By this point, there was a new generation of super-heroes with a new crop of secret identities to be revealed. Ordered by Superman to operate in secrecy until she was fully trained in the use of her powers, Supergirl was horrified when orphan Johnny Blank learned of her existence AND the fact that she was Linda Lee. Luckily for her, Johnny was actually an extraterrestrial prince named Valzorr whom she returned to his home planet (ACTION COMICS #263: April, 1960).

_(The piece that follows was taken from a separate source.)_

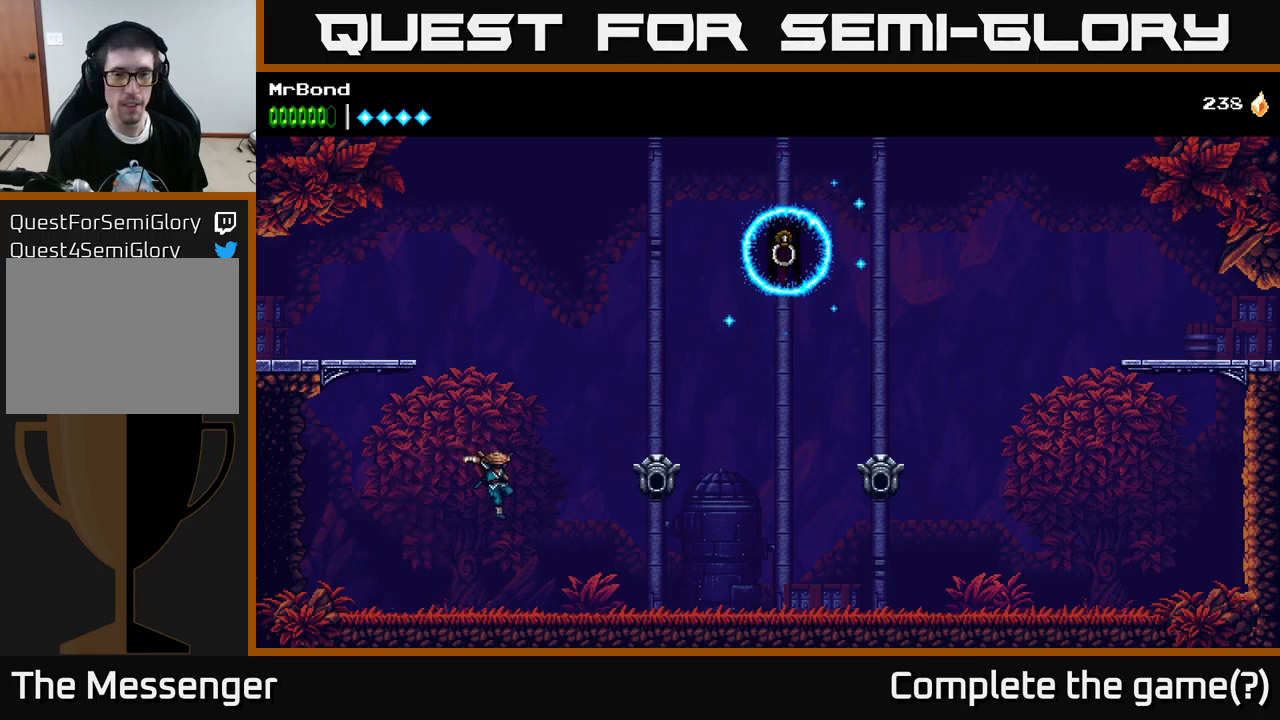
{"buttons": ["A", "X", "DPAD_RIGHT"], "left_stick": "center", "right_stick": "center", "events": [[333, "A", "down"], [433, "X", "down"]]}
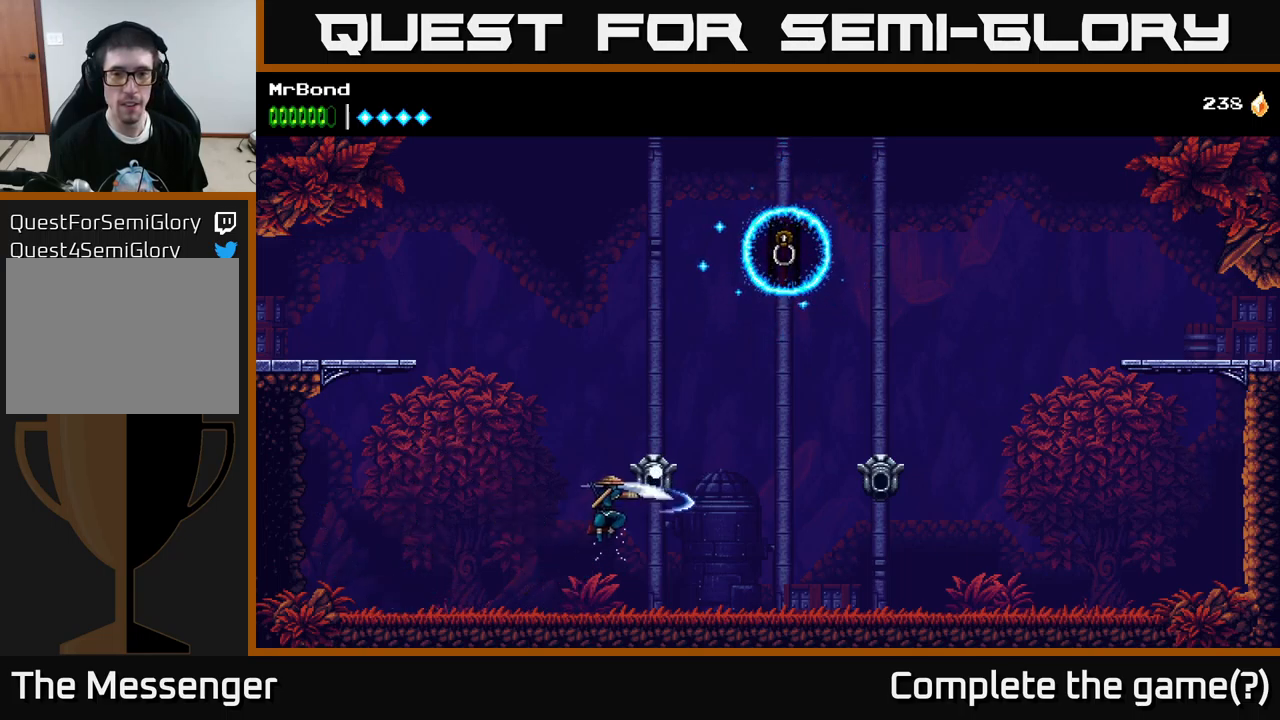
{"buttons": ["A", "DPAD_RIGHT"], "left_stick": "center", "right_stick": "center", "events": [[67, "X", "up"], [100, "A", "up"], [217, "A", "down"]]}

The new Flash became a mentor to Wally West after the youngster gained super-speed powers in 1959’s THE FLASH #110. However, it wasn’t until issue #120 (May, 1961) that the Scarlet Speedster actually told Kid Flash that he was secretly Barry Allen. Meanwhile, the Silver Age Green Lantern gained a confidante when mechanic Thomas “Pieface” Kamaku noted similarities in the fighting styles of GL and Hal Jordan and realized they must be one and the same (GREEN LANTERN #2: September, 1960). This generation’s Hawkman and Hawkgirl revealed their presence on Earth to Midway City police commissioner George Emmett, who helped them coin Americanized versions of their Thanagarian names as their secret identities (THE BRAVE AND THE BOLD #34: February, 1961). And the Hawks were the first people to whom the Atom revealed that he was Ray Palmer (HAWKMAN #9: August, 1965).